Monday, November 22, 2021

Encanto - Review

The latest outing from Walt Disney Animation Studios marks the 60th feature length entry in the studio’s filmography. It continues the relative winning streak that the animation department (and Disney overall) have been on now for quite some time. Much has been made about Hollywood’s reliance on IP’s and franchises to get audiences in seats, but time and time again, animation proves that originality still has a place amidst the nostalgia and sequels. 
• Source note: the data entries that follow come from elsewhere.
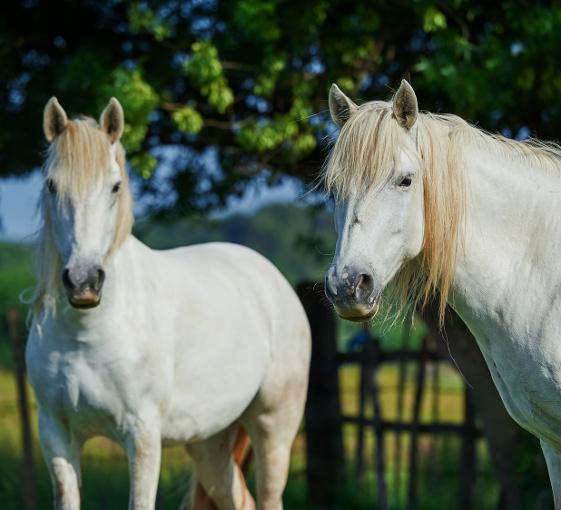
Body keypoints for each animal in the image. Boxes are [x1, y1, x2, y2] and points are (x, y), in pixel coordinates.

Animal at [26, 96, 310, 510]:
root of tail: (271, 277)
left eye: (115, 187)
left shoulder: (143, 435)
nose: (83, 282)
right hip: (209, 441)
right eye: (51, 185)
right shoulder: (55, 436)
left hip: (274, 428)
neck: (88, 335)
Encanto follows the story of the Madrigal family and their miraculous lives. Years and years ago, Abuela Alma discovered a miracle, a candle that has enchanted the town and their family home, and gifted each member of the family with a unique gift like strength or healing. Well, everyone except Mirabel, the only ordinary Madrigal. But she discovers that she may be the only one who can save the magic when it starts to fade. 

On the surface, the story sounds largely like a retread of what’s worked so well the last few years. There’s a hero, a problem to solve and an adventure to be had to solve said problem. It worked in Moana, and subsequent films have essentially mirrored that formula in some way or another. But Encanto is different. The mysteries it presents are intimate and the places it goes never venture further than a 100 yards from the Madrigal’s front door, maybe less. Presenting everyone with powers from this magical source seems tailor-made for an action-adventure style of story, but the end result is much closer to a compelling and thrilling mystery than anything else. 
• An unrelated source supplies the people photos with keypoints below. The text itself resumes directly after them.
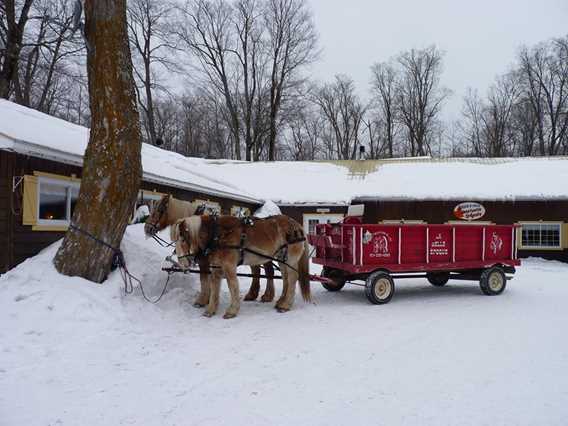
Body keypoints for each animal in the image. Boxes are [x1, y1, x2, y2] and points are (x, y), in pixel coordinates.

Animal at [143, 193, 274, 306]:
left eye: (158, 210)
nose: (146, 228)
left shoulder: (204, 260)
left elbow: (204, 279)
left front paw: (203, 300)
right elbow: (210, 278)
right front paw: (209, 298)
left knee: (268, 271)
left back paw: (267, 296)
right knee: (257, 271)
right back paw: (253, 294)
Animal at [171, 215, 310, 318]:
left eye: (182, 239)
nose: (182, 263)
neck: (218, 234)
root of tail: (297, 225)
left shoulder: (229, 266)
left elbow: (233, 286)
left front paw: (232, 310)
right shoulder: (216, 267)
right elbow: (214, 288)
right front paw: (210, 310)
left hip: (291, 259)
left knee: (292, 278)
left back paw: (285, 305)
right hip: (282, 259)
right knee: (285, 278)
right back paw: (281, 301)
Even with some darker elements and some grim beats, the overall film is a vibrant and joyful fantasy, anchored with some instantly likable characters. The voice cast is phenomenal.  Stephanie Beatriz voices Mirabel, and imbues the character with an upbeat attitude, even if it would be a lie to say she’s not a little heartbroken underneath it all. Mirabel doesn’t want anything more than to make her family proud, even if that means helping the youngest cousin overcome his own anxieties. Other highlights include John Leguizamo as the exiled Uncle Bruno, who is equal parts comedy and misery, and the super strong, super vulnerable Luisa, voiced by Jessica Darrow. 

The musical approach for Encanto features an interesting shift. The biggest number given to Mirabel diverges from the trend of the catchy, pop tune that’s been featured in every other musical outing of the past decade or so. “Waiting for a Miracle” is more intimate and delicate in its construction, and shares more in common with Lin-Manuel Miranda’s stage musicals than his previous work for Disney. And this approach allows for some more imaginative sequences, with color and abstract ideas meshing into fantastical scenes and spectacular musical moments.

Encanto quietly escapes the adventure-centered narratives of its predecessors, opting for a more intimate, but no less magical, experience. The music is instantly catchy, despite its less pop-centric approach, and the characters are sure to be instant fan favorites. As a studio, Disney’s animation continues to look more and more impressive, packing so many small details and such life in its characters that’s truly astounding to see. In a truly remarkable age of animation, films like Encanto continue to raise the bar.